Saturday, January 23, 2016

This Fine Group of People Called Teachers


Obviously, if you've been reading my facebook posts, I haven't seemed very happy to be in an educational conference the past two days.  In actuality, I have appreciated the information, the resources, research, practices and as usual, the opportunity to meet and network with other educators from around the Northwest.  And it always makes me so proud to see teachers, one of the hardest-working group of people I have ever known, take their own time to better their skills and increase their knowledge. 

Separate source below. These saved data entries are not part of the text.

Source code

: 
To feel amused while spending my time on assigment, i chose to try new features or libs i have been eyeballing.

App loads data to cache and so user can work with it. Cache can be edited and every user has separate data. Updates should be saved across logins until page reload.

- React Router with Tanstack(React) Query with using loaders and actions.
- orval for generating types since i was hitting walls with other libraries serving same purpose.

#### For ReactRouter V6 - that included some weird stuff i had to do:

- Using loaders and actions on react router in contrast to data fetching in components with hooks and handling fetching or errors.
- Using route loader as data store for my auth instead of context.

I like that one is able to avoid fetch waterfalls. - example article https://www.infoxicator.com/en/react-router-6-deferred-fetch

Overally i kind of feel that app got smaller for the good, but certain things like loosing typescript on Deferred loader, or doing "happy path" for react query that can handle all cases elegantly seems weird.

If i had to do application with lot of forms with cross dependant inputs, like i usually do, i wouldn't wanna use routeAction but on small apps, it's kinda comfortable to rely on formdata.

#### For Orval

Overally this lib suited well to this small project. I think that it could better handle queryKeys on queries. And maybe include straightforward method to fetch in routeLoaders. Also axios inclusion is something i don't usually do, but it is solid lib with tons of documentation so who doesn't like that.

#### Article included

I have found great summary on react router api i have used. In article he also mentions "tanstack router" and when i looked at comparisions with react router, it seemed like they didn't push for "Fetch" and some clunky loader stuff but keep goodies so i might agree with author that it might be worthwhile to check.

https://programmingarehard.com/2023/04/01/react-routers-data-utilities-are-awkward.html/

The title of this conference or "summit", was "When Struggling Readers Thrive... Dreams Come True" and for two days all I heard from the over 500 teachers around me was how to do things better so our kids can succeed.  As a teacher, married to a teacher, and the mother of a teacher, I can assure you that this is what good teachers do - on the weekends, throughout the summer, during lunch, in their dreams at night - we are constantly problem solving - How do we teach better?  How do we make the content more comprehensible?  How do we reach more kids in a deeper and longer lasting way?  It never stops.  

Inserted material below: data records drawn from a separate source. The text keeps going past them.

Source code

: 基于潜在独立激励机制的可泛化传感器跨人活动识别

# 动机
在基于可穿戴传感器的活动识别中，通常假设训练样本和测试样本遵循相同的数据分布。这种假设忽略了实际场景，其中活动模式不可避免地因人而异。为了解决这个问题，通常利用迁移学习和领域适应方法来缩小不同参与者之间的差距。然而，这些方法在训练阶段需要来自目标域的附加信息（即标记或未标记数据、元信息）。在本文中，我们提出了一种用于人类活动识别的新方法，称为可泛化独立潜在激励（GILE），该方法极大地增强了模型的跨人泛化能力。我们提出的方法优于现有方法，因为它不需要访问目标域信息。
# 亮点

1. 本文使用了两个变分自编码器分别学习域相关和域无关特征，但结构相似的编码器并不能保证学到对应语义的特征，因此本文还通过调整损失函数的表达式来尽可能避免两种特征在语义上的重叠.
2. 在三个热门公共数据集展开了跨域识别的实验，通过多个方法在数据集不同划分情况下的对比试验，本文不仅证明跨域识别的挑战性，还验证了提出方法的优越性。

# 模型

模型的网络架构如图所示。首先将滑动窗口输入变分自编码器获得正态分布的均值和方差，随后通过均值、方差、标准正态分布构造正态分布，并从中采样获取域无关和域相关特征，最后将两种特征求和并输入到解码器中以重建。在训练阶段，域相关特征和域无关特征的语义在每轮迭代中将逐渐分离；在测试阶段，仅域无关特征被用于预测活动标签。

I’m not really trying to sing praises to the teaching profession, and I’m certainly not going to say that it is a thankless job with little recognition from those who make the laws and sign our dwindling paychecks, although it is.  All I want to say is that we are a fine group of people.  And that we are a fine group of people who are becoming an endangered species.  Fewer and fewer college students are graduating with teaching degrees and I’m hearing of more districts who are having to hire non-certified teachers in order to fill the gaps in their classrooms.  That is scary. 

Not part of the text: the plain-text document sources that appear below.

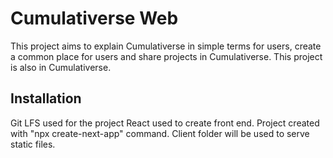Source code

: # Cumulativerse Web

This project aims to explain Cumulativerse in simple terms for users, create a common place for users and share projects in Cumulativerse.
This project is also in Cumulativerse.

## Installation

Git LFS used for the project
React used to create front end.
Project created with "npx create-next-app" command. Client folder will be used to serve static files.

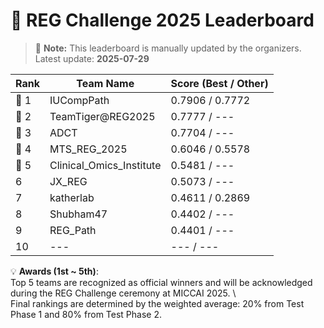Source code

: # 🏅 REG Challenge 2025 Leaderboard

> 📌 **Note:** This leaderboard is manually updated by the organizers.  
> Latest update: **2025-07-29**

| Rank | Team Name        | Score (Best / Other) |
|------|------------------|--------------------|
| 🥇 1 | IUCompPath          | 0.7906 / 0.7772          |
| 🥈 2 | TeamTiger@REG2025          | 0.7777 / ---        |
| 🥉 3 | ADCT          | 0.7704 / ---          |
| 🏅 4 | MTS_REG_2025          | 0.6046 / 0.5578        |
| 🏅 5 | Clinical_Omics_Institute          | 0.5481 / ---        |
| 6    | JX_REG          | 0.5073 / ---        |
| 7    | katherlab          | 0.4611 / 0.2869        |
| 8    | Shubham47          | 0.4402 / ---        |
| 9    | REG_Path          | 0.4401 / ---        |
| 10   | ---          | --- / ---        |

💡 **Awards (1st ~ 5th)**:  
Top 5 teams are recognized as official winners and will be acknowledged during the REG Challenge ceremony at MICCAI 2025. \\  
Final rankings are determined by the weighted average: 20% from Test Phase 1 and 80% from Test Phase 2.  

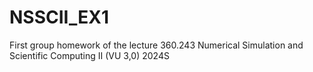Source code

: # NSSCII_EX1
First group homework of the lecture 360.243 Numerical Simulation and Scientific Computing II (VU 3,0) 2024S
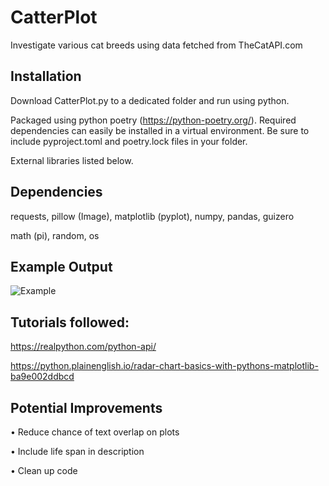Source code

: # CatterPlot

Investigate various cat breeds using data fetched from TheCatAPI.com

## Installation

Download CatterPlot.py to a dedicated folder and run using python.

Packaged using python poetry (https://python-poetry.org/). Required dependencies can easily be installed in a virtual environment. Be sure to include pyproject.toml and poetry.lock files in your folder.

External libraries listed below.

## Dependencies
requests, pillow (Image), matplotlib (pyplot), numpy, pandas, guizero

math (pi), random, os

## Example Output

![Example](https://github.com/NBPub/CatterPlot/blob/main/Example/Munchkin.png)

## Tutorials followed:

https://realpython.com/python-api/ 

https://python.plainenglish.io/radar-chart-basics-with-pythons-matplotlib-ba9e002ddbcd



## Potential Improvements
• Reduce chance of text overlap on plots

• Include life span in description

• Clean up code

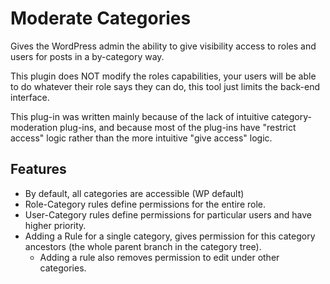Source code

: # Moderate Categories

Gives the WordPress admin the ability to give visibility access to roles and users for posts in a by-category way.

This plugin does NOT modify the roles capabilities, your users will be able to do whatever their role says they can do, this tool just limits the back-end interface. 

This plug-in was written mainly because of the lack of intuitive category-moderation plug-ins, and because most of the plug-ins have "restrict access" logic rather than the more intuitive "give access" logic. 

## Features

* By default, all categories are accessible (WP default)
* Role-Category rules define permissions for the entire role.
* User-Category rules define permissions for particular users and have higher priority.
* Adding a Rule for a single category, gives permission for this category ancestors (the whole parent branch in the category tree).
    * Adding a rule also removes permission to edit under other categories. 
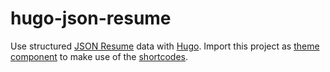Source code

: # hugo-json-resume

Use structured [JSON Resume](https://jsonresume.org/) data with [Hugo](https://gohugo.io/).
Import this project as [theme component](https://gohugo.io/hugo-modules/theme-components/)
to make use of the [shortcodes](https://gohugo.io/content-management/shortcodes/).
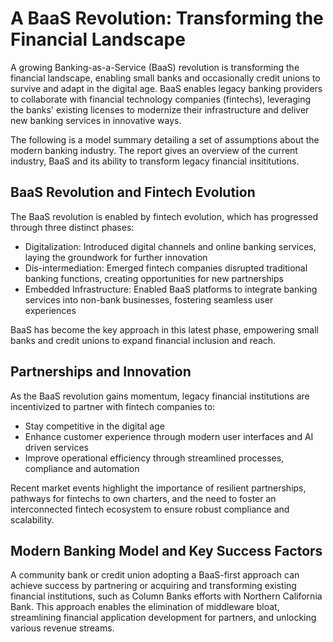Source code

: # A BaaS Revolution: Transforming the Financial Landscape

A growing Banking-as-a-Service (BaaS) revolution is transforming the financial landscape, enabling small banks and occasionally credit unions to survive and adapt in the digital age. BaaS enables legacy banking providers to collaborate with financial technology companies (fintechs), leveraging the banks' existing licenses to modernize their infrastructure and deliver new banking services in innovative ways.

The following is a model summary detailing a set of assumptions about the modern banking industry. The report gives an overview of the current industry, BaaS and its ability to transform legacy financial insititutions.

## BaaS Revolution and Fintech Evolution

The BaaS revolution is enabled by fintech evolution, which has progressed through three distinct phases:

- Digitalization: Introduced digital channels and online banking services, laying the groundwork for further innovation
- Dis-intermediation: Emerged fintech companies disrupted traditional banking functions, creating opportunities for new partnerships
- Embedded Infrastructure: Enabled BaaS platforms to integrate banking services into non-bank businesses, fostering seamless user experiences

BaaS has become the key approach in this latest phase, empowering small banks and credit unions to expand financial inclusion and reach.

## Partnerships and Innovation

As the BaaS revolution gains momentum, legacy financial institutions are incentivized to partner with fintech companies to:

- Stay competitive in the digital age
- Enhance customer experience through modern user interfaces and AI driven services
- Improve operational efficiency through streamlined processes, compliance and automation

Recent market events highlight the importance of resilient partnerships, pathways for fintechs to own charters, and the need to foster an interconnected fintech ecosystem to ensure robust compliance and scalability.

## Modern Banking Model and Key Success Factors
A community bank or credit union adopting a BaaS-first approach can achieve success by partnering or acquiring and transforming existing financial institutions, such as Column Banks efforts with Northern California Bank. This approach enables the elimination of middleware bloat, streamlining financial application development for partners, and unlocking various revenue streams.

I overheard one teacher say today that her district couldn’t even “scrape the bottom of the barrel”, that there simply weren’t any applicants for several of the positions in her district this year.  The word is getting out.  Teaching is becoming a dying profession, one that isn’t worth the price, or worth the stress and the effort to meet the growing expectations and demands of our society.  More pay might help, but I think even more than that, we need the joy brought back into our classrooms.  If the KIDS are burning out by second grade, what do you think is happening to the teachers? 


Not a day goes by that I wonder if there is another job I could do with my skills, education and talents.  I love what I do and I really can’t see myself doing anything else, but I feel a slippery slope imminent.  And I’m not sure how long I will be able to dig my heels in and hang on.